I am seeking to secure land to hunt on this year in Paulding, Cobb, or Bartow County.  I live near the Cross Roads Community in Dallas and would like to have a place very close (within 10-15 miles ideally) to home for quick hunts.
Open to a club, lease, or a solo deal with a private landowner.  I am fine with a "Bow Only" policy (obvious in Cobb).  
With the work I do I am forced to travel at short notice and planning on spending two or more days hunting somewhere further away will not work for me.  I am looking for a spot close by to spend a few mornings and evenings this fall.


----------



## 7Mag Hunter (Jun 11, 2013)

Sheffield WMA is not far from you and Archery only.......

Fair deer population and some good bucks in the area...


----------



## tjennings3 (Jun 12, 2013)

Thanks for the suggestion on Sheffield - I haven't been out there yet but am planning to walk some of it soon if it doesn't look like a lease/club will work out. 
How crowded does Sheffield typically get?  I have and will continue to hunt public land but on some of the smaller WMAs it can be impossible to walk far enough to actually have a spot to yourself - at least a spot you have confidence in.


----------



## 7Mag Hunter (Jun 12, 2013)

Weekdays not crowded at all....Early archery season weekends
will have quite a few trucks.........

Northern tract of Paulding forest is close too....Fewer people
during archery season, and 4 day gun season......

Look for remote places on both WMAs......If you find a convenient
parking place and trail into the woods, Avoid it, and find remote  out of the way hardwoods or creeks.....

I live south of Crossroads just off Due West Road close to Picketts Mill
Battlefield...


----------



## tjennings3 (Jul 27, 2013)

Thanks again 7mag.  I have been doing some short scouting trips at Paulding Forest and Sheffield WMA.  It is a lot to look at right now because everything is so green and dense and it is all new to me.  Of course that is part of the fun.

BTW, I live in pretty much the same area, off Dallas Acworth Highway across from Mt. Tabor Road.

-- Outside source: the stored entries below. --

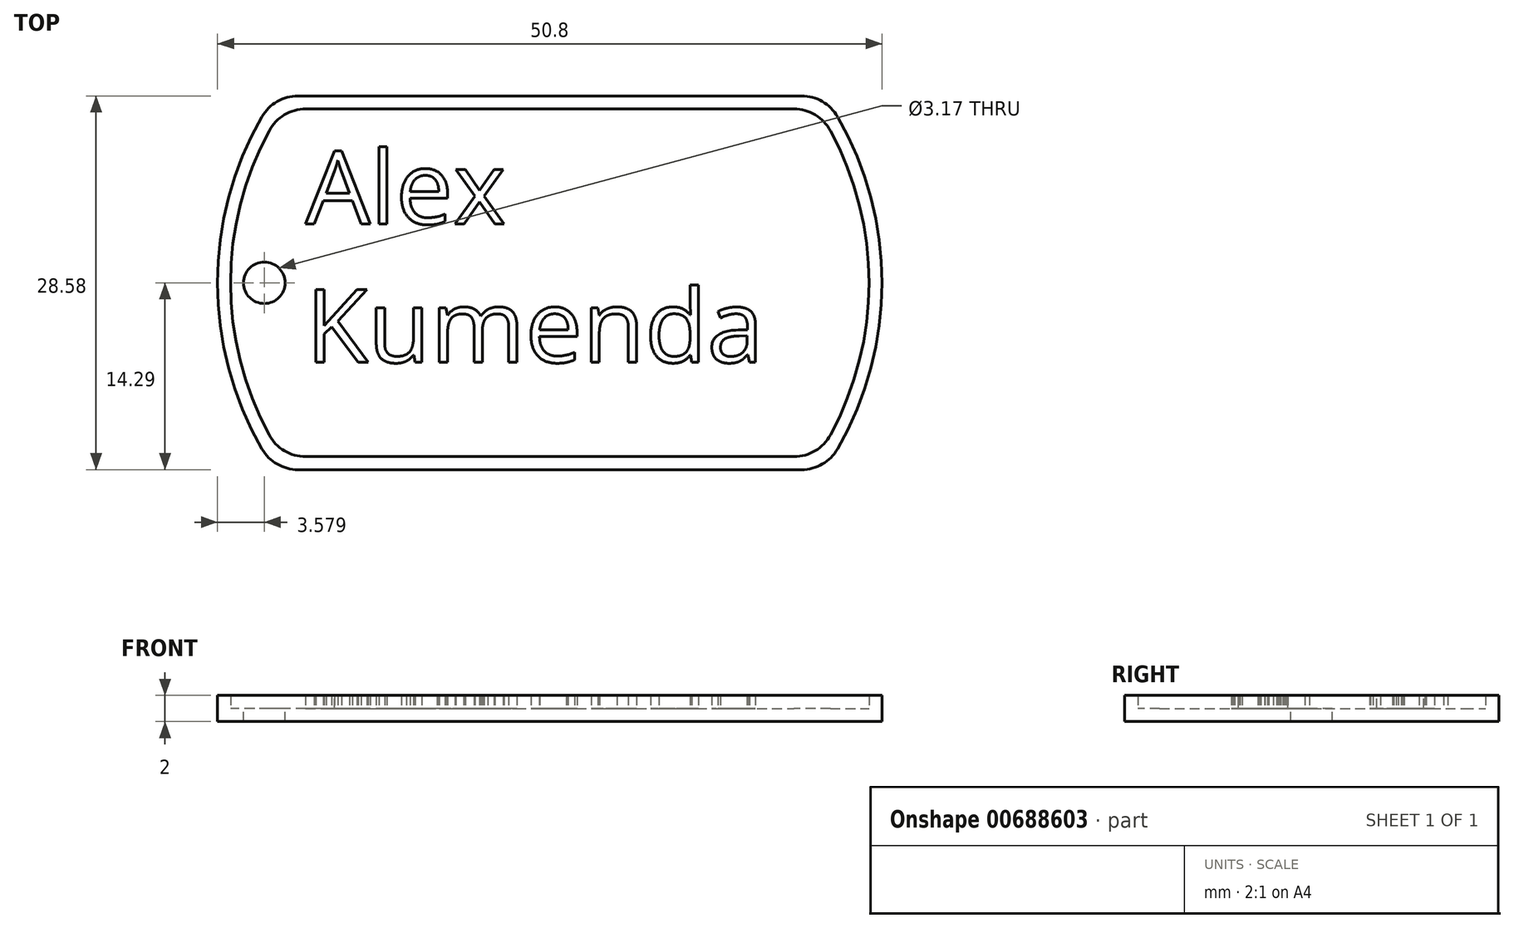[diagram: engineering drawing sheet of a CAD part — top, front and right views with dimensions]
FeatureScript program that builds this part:
annotation { "Feature Type Name" : "Feature", "Feature Type Description" : "" }
export const myFeature = defineFeature(function(context is Context, id is Id, definition is map)
    precondition{}
    {
        {
            var Q0;
            Q0=qCreatedBy(makeId("Top.planeOp"),FACE);
            var sketch = newSketch(context, id + "F0", { "sketchPlane" : qUnion([Q0])});
            skArc(sketch, "E0", {"start": v(-22, 12.7) * mm, "mid": v(-25.4, 0) * mm, "end": v(-22, -12.7) * mm});
            skLineSegment(sketch, "E1.top", {"start": v(-19.25, -14.29) * mm, "end": v(19.25, -14.29) * mm});
            skArc(sketch, "E2.trimOffspring", {"start": v(22, -12.7) * mm, "mid": v(25.4, 0) * mm, "end": v(22, 12.7) * mm});
            skLineSegment(sketch, "E3", {"start": v(-19.25, 14.29) * mm, "end": v(19.25, 14.29) * mm});
            skPoint(sketch, "E4.visualSharp", {"position": v(-21, 14.29) * mm});
            skArc(sketch, "E4.filletArc", {"start": v(-19.25, 14.29) * mm, "mid": v(-20.83, 13.86) * mm, "end": v(-22, 12.7) * mm});
            skPoint(sketch, "E5.visualSharp", {"position": v(21, 14.29) * mm});
            skArc(sketch, "E5.filletArc", {"start": v(22, 12.7) * mm, "mid": v(20.83, 13.86) * mm, "end": v(19.25, 14.29) * mm});
            skPoint(sketch, "E6.visualSharp", {"position": v(21, -14.29) * mm});
            skArc(sketch, "E6.filletArc", {"start": v(19.25, -14.29) * mm, "mid": v(20.83, -13.86) * mm, "end": v(22, -12.7) * mm});
            skPoint(sketch, "E7.visualSharp", {"position": v(-21, -14.29) * mm});
            skArc(sketch, "E7.filletArc", {"start": v(-22, -12.7) * mm, "mid": v(-20.83, -13.86) * mm, "end": v(-19.25, -14.29) * mm});
            skSolve(sketch);
        }
        {
            var Q0;
            Q0=makeQuery(id+"F0.imprint","IMPRINT",FACE,{"disambiguationData":[TD([[makeQuery(id+"F0.imprint","IMPRINT",EDGE,{"derivedFrom":sQuery(id+"F0.wireOp",EDGE,"E0")}),1.0]])]});
            extrude(context, id + "F1", {"entities" : qUnion([Q0]), "depth" : 1 * mm, "offsetDistance" : 25.4 * mm});
        }
        {
            var Q0;
            Q0=makeQuery(id+"F1.opExtrude","CAP_FACE",FACE,{"disambiguationData":[OSD([sQuery(id+"F0.wireOp",EDGE,"E0"),sQuery(id+"F0.wireOp",EDGE,"E1.top"),sQuery(id+"F0.wireOp",EDGE,"E2.trimOffspring"),sQuery(id+"F0.wireOp",EDGE,"E3"),sQuery(id+"F0.wireOp",EDGE,"E4.filletArc"),sQuery(id+"F0.wireOp",EDGE,"E5.filletArc"),sQuery(id+"F0.wireOp",EDGE,"E6.filletArc"),sQuery(id+"F0.wireOp",EDGE,"E7.filletArc")])],"isStart":false});
            var sketch = newSketch(context, id + "F2", { "sketchPlane" : qUnion([Q0])});
            skLineSegment(sketch, "E8.0", {"start": v(-18.66, 13.29) * mm, "end": v(18.66, 13.29) * mm});
            skArc(sketch, "E8.1", {"start": v(-21.45, 11.63) * mm, "mid": v(-24.4, 0) * mm, "end": v(-21.45, -11.63) * mm});
            skLineSegment(sketch, "E8.2", {"start": v(-18.66, -13.29) * mm, "end": v(18.66, -13.29) * mm});
            skArc(sketch, "E8.3", {"start": v(21.45, -11.63) * mm, "mid": v(24.4, 0) * mm, "end": v(21.45, 11.63) * mm});
            skPoint(sketch, "E9.visualSharp", {"position": v(-20.46, 13.29) * mm});
            skArc(sketch, "E9.filletArc", {"start": v(-18.66, 13.29) * mm, "mid": v(-20.29, 12.84) * mm, "end": v(-21.45, 11.63) * mm});
            skPoint(sketch, "E10.visualSharp", {"position": v(20.46, 13.29) * mm});
            skArc(sketch, "E10.filletArc", {"start": v(21.45, 11.63) * mm, "mid": v(20.29, 12.84) * mm, "end": v(18.66, 13.29) * mm});
            skPoint(sketch, "E11.visualSharp", {"position": v(20.46, -13.29) * mm});
            skArc(sketch, "E11.filletArc", {"start": v(18.66, -13.29) * mm, "mid": v(20.29, -12.84) * mm, "end": v(21.45, -11.63) * mm});
            skPoint(sketch, "E12.visualSharp", {"position": v(-20.46, -13.29) * mm});
            skArc(sketch, "E12.filletArc", {"start": v(-21.45, -11.63) * mm, "mid": v(-20.29, -12.84) * mm, "end": v(-18.66, -13.29) * mm});
            skLineSegment(sketch, "E13.0", {"start": v(-19.25, 14.29) * mm, "end": v(19.25, 14.29) * mm});
            skArc(sketch, "E13.1", {"start": v(-22, 12.7) * mm, "mid": v(-25.4, 0) * mm, "end": v(-22, -12.7) * mm});
            skLineSegment(sketch, "E13.2", {"start": v(-19.25, -14.29) * mm, "end": v(19.25, -14.29) * mm});
            skArc(sketch, "E13.3", {"start": v(22, -12.7) * mm, "mid": v(25.4, 0) * mm, "end": v(22, 12.7) * mm});
            skPoint(sketch, "E14.visualSharp", {"position": v(-21, -14.29) * mm});
            skArc(sketch, "E14.filletArc", {"start": v(-22, -12.7) * mm, "mid": v(-20.83, -13.86) * mm, "end": v(-19.25, -14.29) * mm});
            skPoint(sketch, "E15.visualSharp", {"position": v(21, -14.29) * mm});
            skArc(sketch, "E15.filletArc", {"start": v(19.25, -14.29) * mm, "mid": v(20.83, -13.86) * mm, "end": v(22, -12.7) * mm});
            skPoint(sketch, "E16.visualSharp", {"position": v(21, 14.29) * mm});
            skArc(sketch, "E16.filletArc", {"start": v(22, 12.7) * mm, "mid": v(20.83, 13.86) * mm, "end": v(19.25, 14.29) * mm});
            skPoint(sketch, "E17.visualSharp", {"position": v(-21, 14.29) * mm});
            skArc(sketch, "E17.filletArc", {"start": v(-19.25, 14.29) * mm, "mid": v(-20.83, 13.86) * mm, "end": v(-22, 12.7) * mm});
            skSolve(sketch);
        }
        {
            var Q0;
            Q0=makeQuery(id+"F2.imprint","IMPRINT",FACE,{"disambiguationData":[TD([[makeQuery(id+"F2.imprint","IMPRINT",EDGE,{"derivedFrom":sQuery(id+"F2.wireOp",EDGE,"E8.0")}),1.0]])]});
            extrude(context, id + "F3", {"entities" : qUnion([Q0]), "operationType" : NewBodyOperationType.ADD, "depth" : 1 * mm, "offsetDistance" : 25.4 * mm});
        }
        {
            var Q0;
            Q0=makeQuery(id+"F1.opExtrude","CAP_FACE",FACE,{"disambiguationData":[OSD([sQuery(id+"F0.wireOp",EDGE,"E0"),sQuery(id+"F0.wireOp",EDGE,"E1.top"),sQuery(id+"F0.wireOp",EDGE,"E2.trimOffspring"),sQuery(id+"F0.wireOp",EDGE,"E3"),sQuery(id+"F0.wireOp",EDGE,"E4.filletArc"),sQuery(id+"F0.wireOp",EDGE,"E5.filletArc"),sQuery(id+"F0.wireOp",EDGE,"E6.filletArc"),sQuery(id+"F0.wireOp",EDGE,"E7.filletArc")])],"isStart":false});
            var sketch = newSketch(context, id + "F4", { "sketchPlane" : qUnion([Q0])});
            skCircle(sketch, "E18", {"center": v(-21.82, 0) * mm, "radius": 1.59 * mm});
            skSolve(sketch);
        }
        {
            var Q0;
            Q0=makeQuery(id+"F4.imprint","IMPRINT",FACE,{"disambiguationData":[TD([[makeQuery(id+"F4.imprint","IMPRINT",EDGE,{"derivedFrom":sQuery(id+"F4.wireOp",EDGE,"E18")}),1.0]])]});
            extrude(context, id + "F5", {"entities" : qUnion([Q0]), "operationType" : NewBodyOperationType.REMOVE, "oppositeDirection" : true, "depth" : 1 * mm, "offsetDistance" : 25.4 * mm});
        }
        {
            var Q0;
            Q0=makeQuery(id+"F1.opExtrude","CAP_FACE",FACE,{"disambiguationData":[OSD([sQuery(id+"F0.wireOp",EDGE,"E0"),sQuery(id+"F0.wireOp",EDGE,"E1.top"),sQuery(id+"F0.wireOp",EDGE,"E2.trimOffspring"),sQuery(id+"F0.wireOp",EDGE,"E3"),sQuery(id+"F0.wireOp",EDGE,"E4.filletArc"),sQuery(id+"F0.wireOp",EDGE,"E5.filletArc"),sQuery(id+"F0.wireOp",EDGE,"E6.filletArc"),sQuery(id+"F0.wireOp",EDGE,"E7.filletArc")])],"isStart":false});
            var sketch = newSketch(context, id + "F6", { "sketchPlane" : qUnion([Q0])});
            skText(sketch, "E19", { "text": "Alex\nKumenda", "fontName": "OpenSans-Regular.ttf"});
            const initialGuessF6  = {"E19": [-0.01866, 0.0045, 1, 0, 0.0056]};
            skSetInitialGuess(sketch, initialGuessF6);
            skSolve(sketch);
        }
        {
            var Q0;
            Q0 = qSketchRegion(id + "F6", true);
            extrude(context, id + "F7", {"entities" : qUnion([Q0]), "operationType" : NewBodyOperationType.ADD, "depth" : 1 * mm, "offsetDistance" : 25.4 * mm});
        }
    });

Still open to any clubs or small leases in the area if anyone knows of some openings I would appreciate any information.


----------



## Bcoopsmail (Aug 23, 2013)

Look up Etowah sportsman club.  Great club!!  5300 acres with 80 members.  Never crowded tho.


----------



## BSFR98 (Sep 25, 2013)

Cobb Corp property is really close.  I'm in the same boat as you and live in the same radius as you.  I pay $10 and bow hunt Cobb Corp.  I don't hunt it religiously like some over there but I do usually kill one (doe) a year.  Look into Allatoona Army Corp too.  They opened up multiple areas.  It's cheap too.  Both permits are already filled but look into it next year.  This is your best two cheapest options unless you can find a land owner nearby.

Good Luck


----------